Health and safety on the Hilltop

By Noell Wolfgram Evans
Staff Writer

The opioid crisis is taking its toll on the westside and community leaders believe prevention and education is the key to combat the issue.

At the June 6 Greater Hilltop Area Commission meeting, several members of the Healthy Neighborhoods Office of the Columbus Public Health Department spoke regarding health trends in the Hilltop.

At a previous commission meeting, city officials conducted a community survey asking residents what health related issues are the top areas of concern in the Hilltop. The results – alcohol and drugs was first and foremost, followed by obesity/nutrition and health care.

Melissa Green of the Healthy Neighborhoods Office, took the floor to discuss drug use in the area. She said since 2003, the number of drug overdoses nationwide has risen 343 percent and two people die each day of an overdose in Franklin County. Between May 29 and June 4, 25 people on the westside were treated for an overdose by an ER doctor or by EMS.
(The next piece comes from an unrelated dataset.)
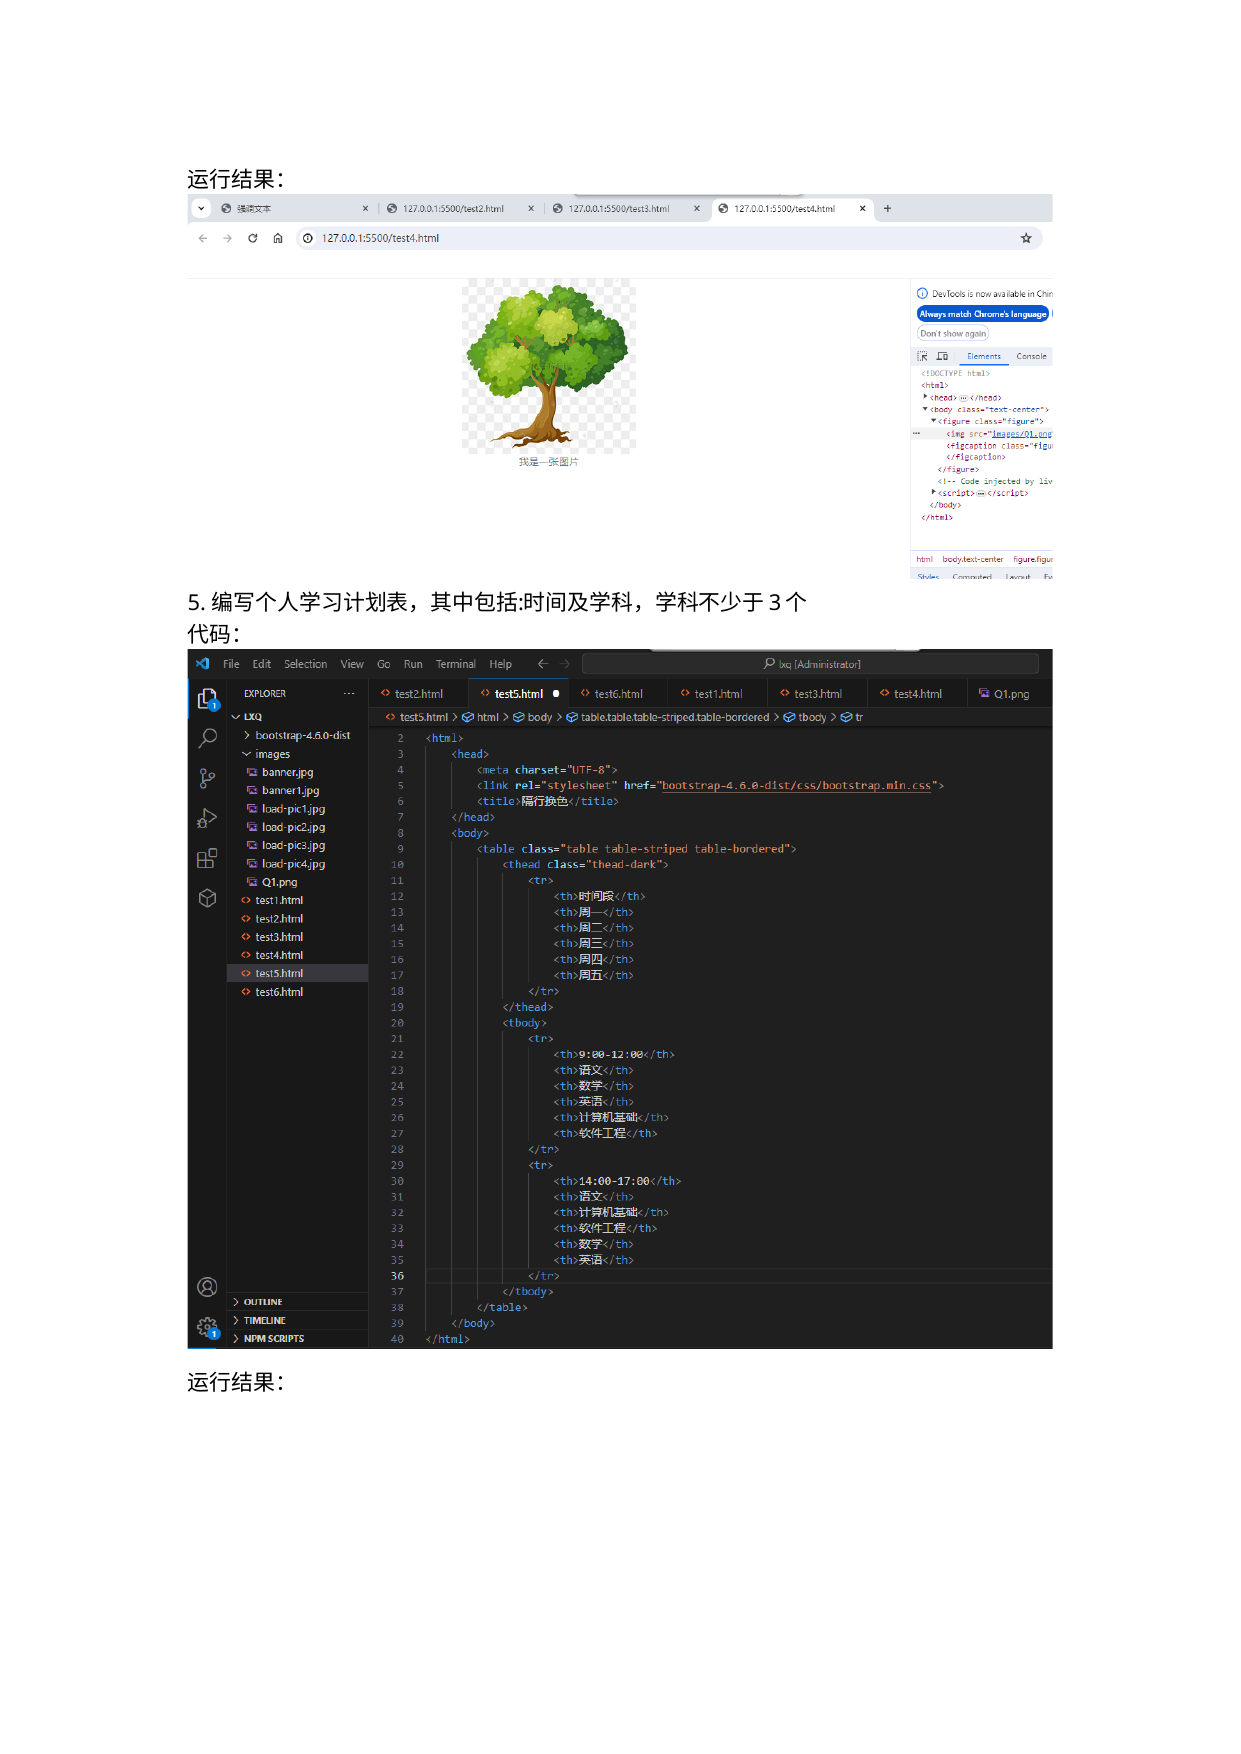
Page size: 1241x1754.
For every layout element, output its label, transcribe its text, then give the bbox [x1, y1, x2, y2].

“You can see that nobody is immune,” Green said. “Your friends. Your family. The people you see in the store. With so many people affected, there is definitely a role for each of you to play in prevention.”

Green spoke about the importance of harm reduction in the form of needle exchange programs along with education and awareness, particularly of potential “by-products” of drug use that can be seen in the spike in hepatitis c, syphilis, and HIV.

“We know this opiate crisis is having an environmental concern,” said Green. “We’ve had two Hilltop cleanups over the past two months trying to protect the larger community from some of the collateral damage that things like syringes can cause.”

In other news, a zoning presentation quickly became a larger, almost philosophical discussion on the role that businesses can, and should, play in helping each other.

A business was seeking a zoning variance to put a sign on a vacant lot. While the owners of the business live in the Hilltop, their business is located in Grove City. This disparity struck several commissioners.

J.D. Groves said, “I feel that any business that wants to utilize our valued advertising space needs to do a little more to help build the businesses in the Hilltop back up.”

He proceeded to share his concern that perhaps the focus should be on helping fill the open buildings that dot the Hilltop, not helping to promote those coming in from outside.

A discussion ensued with some arguing that essentially any development was good development, particularly on unused land. On the opposite side were those who seemed to worry about a precedent being set. In the end, with assurance from the business owner that he would look into opening an office in the Hilltop, the variation was approved.

The July meeting of the Greater Hilltop Area Commission will move to July 9 due to the Independence Day holiday.